#### Problem details:
Return nothing but the lines from the one containing "Elektronik ve Ticari İleti İzni" through the end of the records below, exactly as they stand and without pictures.

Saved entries
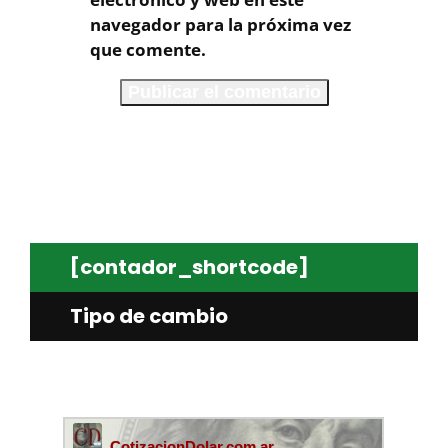
navegador para la próxima vez
que comente.
[contador_shortcode]
Tipo de cambio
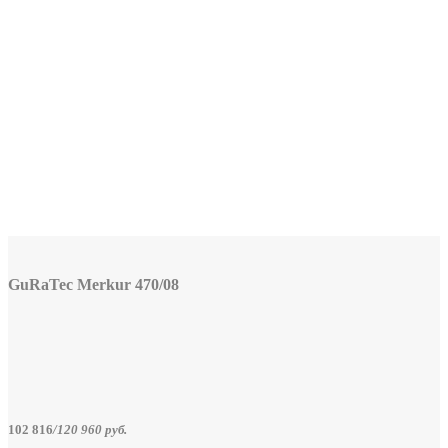
GuRaTec Merkur 470/08
102 816
/
120 960
руб.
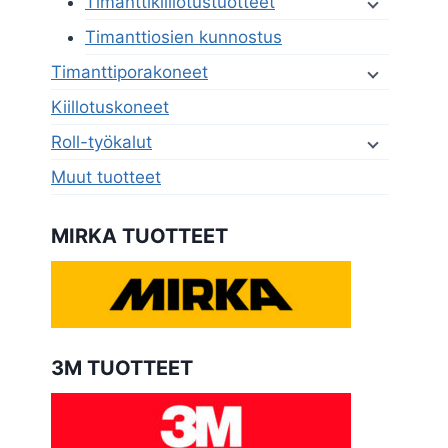
Timanttikiillotustuotteet
Timanttiosien kunnostus
Timanttiporakoneet
Kiillotuskoneet
Roll-työkalut
Muut tuotteet
MIRKA TUOTTEET
3M TUOTTEET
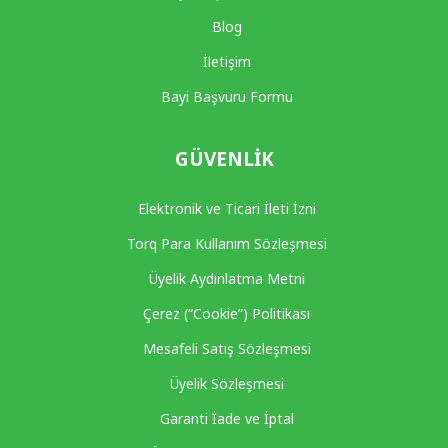
Blog
İletişim
Bayi Başvuru Formu
GÜVENLIK
Elektronik ve Ticari İleti İzni
Torq Para Kullanım Sözleşmesi
Üyelik Aydınlatma Metni
Çerez (“Cookie”) Politikası
Mesafeli Satış Sözleşmesi
Üyelik Sözleşmesi
Garanti İade ve İptal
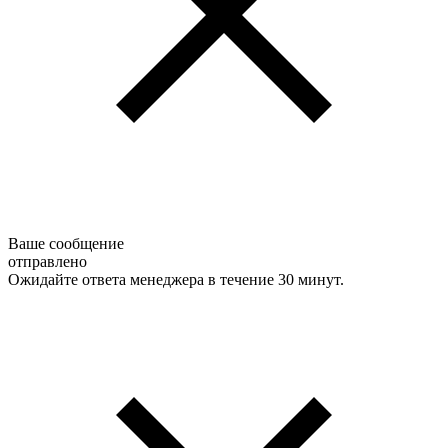
Ваше сообщение
отправлено
Ожидайте ответа менеджера в течение 30 минут.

#### Reply to the task:
Elektronik ve Ticari İleti İzni
Torq Para Kullanım Sözleşmesi
Üyelik Aydınlatma Metni
Çerez (“Cookie”) Politikası
Mesafeli Satış Sözleşmesi
Üyelik Sözleşmesi
Garanti İade ve İptal
Ваше сообщение
отправлено
Ожидайте ответа менеджера в течение 30 минут.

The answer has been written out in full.